Kleine Radiovorschau

Rafik Will
Bekanntlich leitet sich »Kunst« nur selten von »Können« ab. In Thomas Bernhards Roman »Holzfällen (Der Auftritt des Burgschauspielers)« hat der Begriff eher etwas mit Kunsthonig zu tun. Zähflüssig ist auch die Atmosphäre beim Essen mit den Auersbergers. In deren unsympathischer Gesellschaft wartet der schriftstellernde Erzähler auf einen ebenso abstoßenden wie berühmten Burgschauspieler. Dabei dreht sich alles um das Leben als Theater.
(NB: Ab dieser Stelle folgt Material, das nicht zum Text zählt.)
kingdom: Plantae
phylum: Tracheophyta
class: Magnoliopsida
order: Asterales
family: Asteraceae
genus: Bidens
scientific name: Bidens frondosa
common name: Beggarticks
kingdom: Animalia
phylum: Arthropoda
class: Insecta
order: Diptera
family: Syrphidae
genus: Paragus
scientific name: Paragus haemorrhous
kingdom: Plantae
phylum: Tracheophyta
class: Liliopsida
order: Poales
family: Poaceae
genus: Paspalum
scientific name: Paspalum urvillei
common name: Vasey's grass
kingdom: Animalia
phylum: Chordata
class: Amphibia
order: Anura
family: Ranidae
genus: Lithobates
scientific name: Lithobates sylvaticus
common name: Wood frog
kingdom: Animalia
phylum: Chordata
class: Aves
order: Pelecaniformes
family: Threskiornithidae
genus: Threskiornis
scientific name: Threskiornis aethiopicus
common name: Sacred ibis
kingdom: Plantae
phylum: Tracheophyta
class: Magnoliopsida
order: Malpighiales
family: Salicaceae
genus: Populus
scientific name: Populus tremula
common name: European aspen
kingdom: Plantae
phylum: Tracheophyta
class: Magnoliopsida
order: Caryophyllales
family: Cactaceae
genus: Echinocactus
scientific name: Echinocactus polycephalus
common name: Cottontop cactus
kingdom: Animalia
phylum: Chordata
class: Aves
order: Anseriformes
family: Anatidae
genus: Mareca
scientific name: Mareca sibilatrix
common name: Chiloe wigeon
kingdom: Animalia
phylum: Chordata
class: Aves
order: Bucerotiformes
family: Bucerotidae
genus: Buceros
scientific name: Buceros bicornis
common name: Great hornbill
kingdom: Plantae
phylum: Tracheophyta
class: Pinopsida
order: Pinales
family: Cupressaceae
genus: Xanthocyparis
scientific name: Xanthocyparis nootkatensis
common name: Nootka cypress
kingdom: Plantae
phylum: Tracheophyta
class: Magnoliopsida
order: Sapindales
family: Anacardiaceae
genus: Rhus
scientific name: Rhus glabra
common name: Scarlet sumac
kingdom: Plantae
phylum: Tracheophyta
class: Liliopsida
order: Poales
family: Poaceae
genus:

Der Roman löste bei Erscheinen 1984 einen kleinen Skandal aus, weil sich ein früherer Freund von Bernhard in einer Romanfigur wiederzuerkennen glaubte und per einstweiliger Verfügung das Buch aus dem Handel entfernen ließ. 2004 machte Ulrich Gerhardt aus dem Roman ein Hörspiel mit zehn jungen Schauspielern (Sa., 14 Uhr, Ö1).

Nicht weniger gekünstelt geht es bei den Maskes zu, einer bürgerlichen Familie mit einem sprechenden Namen, über die Carl Sternheim drei Stücke schrieb. Das erste, »Die Hose« (1910), zielt unter andere...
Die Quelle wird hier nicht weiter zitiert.